The search produced 278 articles, of which 31 met the inclusion criteria. Of the 12 studies evaluating CXCL13 expression in early or established RA, all reported higher levels than that seen in healthy controls. Twelve of sixteen studies reported a weakly positive correlation between CXCL13 and markers of disease activity including DAS28 and swollen joint count, with rho values between 0.20-0.67. In 2 studies, CXCL13 levels correlated with ultrasonographic evidence of synovitis. Eighteen studies assessed CXCL13 in response to therapeutic intervention. The majority signified a fall in levels in response to treatment including biologics and Janus kinase (JAK) inhibition. In some, this reduction was only seen in treatment responders. High CXCL13 levels predicted failure to achieve disease remission with csDMARDs. The evidence for treatment prediction with biologics was conflicting.

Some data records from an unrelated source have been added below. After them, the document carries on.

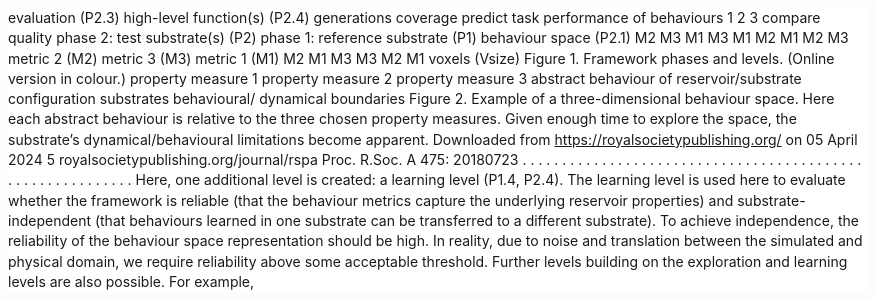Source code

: evaluation (P2.3)
high-level
function(s) (P2.4)
generations
coverage
predict task
performance of
behaviours
1
2
3
compare quality
phase 2: test substrate(s) (P2)
phase 1: reference substrate (P1)
behaviour space (P2.1)
M2
M3
M1
M3
M1
M2
M1
M2
M3
metric 2 (M2)
metric 3 (M3)
metric 1 (M1)
M2
M1
M3
M3
M2
M1
voxels
(Vsize)
Figure 1. Framework phases and levels. (Online version in colour.)
property
measure 1
property
measure 2
property
measure 3
abstract behaviour of
reservoir/substrate configuration
substrates behavioural/
dynamical boundaries
Figure 2. Example of a three-dimensional behaviour space. Here each abstract behaviour is relative to the three chosen
property measures. Given enough time to explore the space, the substrate’s dynamical/behavioural limitations become
apparent.
 Downloaded from https://royalsocietypublishing.org/ on 05 April 2024 
5
royalsocietypublishing.org/journal/rspa Proc. R.Soc. A 475: 20180723
. . . . . . . . . . . . . . . . . . . . . . . . . . . . . . . . . . . . . . . . . . . . . . . . . . . . . . . . . . .
Here, one additional level is created: a learning level (P1.4, P2.4). The learning level is used here
to evaluate whether the framework is reliable (that the behaviour metrics capture the underlying
reservoir properties) and substrate-independent (that behaviours learned in one substrate can
be transferred to a different substrate). To achieve independence, the reliability of the behaviour
space representation should be high. In reality, due to noise and translation between the simulated
and physical domain, we require reliability above some acceptable threshold.
Further levels building on the exploration and learning levels are also possible. For example,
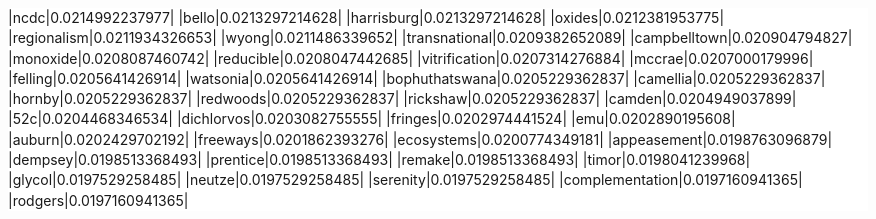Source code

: |ncdc|0.0214992237977|
|bello|0.0213297214628|
|harrisburg|0.0213297214628|
|oxides|0.0212381953775|
|regionalism|0.0211934326653|
|wyong|0.0211486339652|
|transnational|0.0209382652089|
|campbelltown|0.020904794827|
|monoxide|0.0208087460742|
|reducible|0.0208047442685|
|vitrification|0.0207314276884|
|mccrae|0.0207000179996|
|felling|0.0205641426914|
|watsonia|0.0205641426914|
|bophuthatswana|0.0205229362837|
|camellia|0.0205229362837|
|hornby|0.0205229362837|
|redwoods|0.0205229362837|
|rickshaw|0.0205229362837|
|camden|0.0204949037899|
|52c|0.0204468346534|
|dichlorvos|0.0203082755555|
|fringes|0.0202974441524|
|emu|0.0202890195608|
|auburn|0.0202429702192|
|freeways|0.0201862393276|
|ecosystems|0.0200774349181|
|appeasement|0.0198763096879|
|dempsey|0.0198513368493|
|prentice|0.0198513368493|
|remake|0.0198513368493|
|timor|0.0198041239968|
|glycol|0.0197529258485|
|neutze|0.0197529258485|
|serenity|0.0197529258485|
|complementation|0.0197160941365|
|rodgers|0.0197160941365|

Despite evidence to suggest a role in diagnosing RA and in detecting synovitis, the heterogeneity of studies included in this review limit our ability to draw robust conclusions. At present there are inadequate results to justify the routine use of CXCL13 as a biomarker in RA routine clinical practice.
B 细胞趋化因子 CXCL13 是类风湿关节炎(RA)中一种很有前景的生物标志物,在辅助诊断、监测疾病活动及预后评估方面可能发挥作用。它是驱动炎症滑膜内淋巴滤泡形成的关键趋化因子。本系统评价的目的是评估 CXCL13 作为 RA 中一种可行生物标志物的作用。
我们对所有已发表的评估 CXCL13 在 RA 中作用的队列研究和随机对照试验进行了系统文献综述。主要结局包括:i)RA 患者与健康对照者的 CXCL13 水平;ii)CXCL13 与疾病活动标志物之间的相关性;iii)CXCL13 与治疗反应之间的关联。
检索到 278 篇文章,其中 31 篇符合纳入标准。在 12 项评估早期或确诊 RA 中 CXCL13 表达的研究中,所有研究均报告其水平高于健康对照者。16 项研究中的 12 项报告 CXCL13 与包括 DAS28 和肿胀关节计数在内的疾病活动标志物之间存在弱正相关,rho 值在 0.20 - 0.67 之间。在 2 项研究中,CXCL13 水平与滑膜炎的超声证据相关。18 项研究评估了治疗干预后 CXCL13 的变化。大多数研究表明,包括生物制剂和 Janus 激酶(JAK)抑制剂在内的治疗可使 CXCL13 水平下降。在一些研究中,这种下降仅见于治疗有反应者。CXCL13 水平高预示使用传统合成改善病情抗风湿药(csDMARDs)无法实现疾病缓解。生物制剂治疗预测的证据存在矛盾。
尽管有证据表明 CXCL13 在诊断 RA 和检测滑膜炎方面有作用,但本综述纳入研究的异质性限制了我们得出有力结论的能力。目前,尚无足够结果证明在 RA 常规临床实践中常规使用 CXCL13 作为生物标志物是合理的。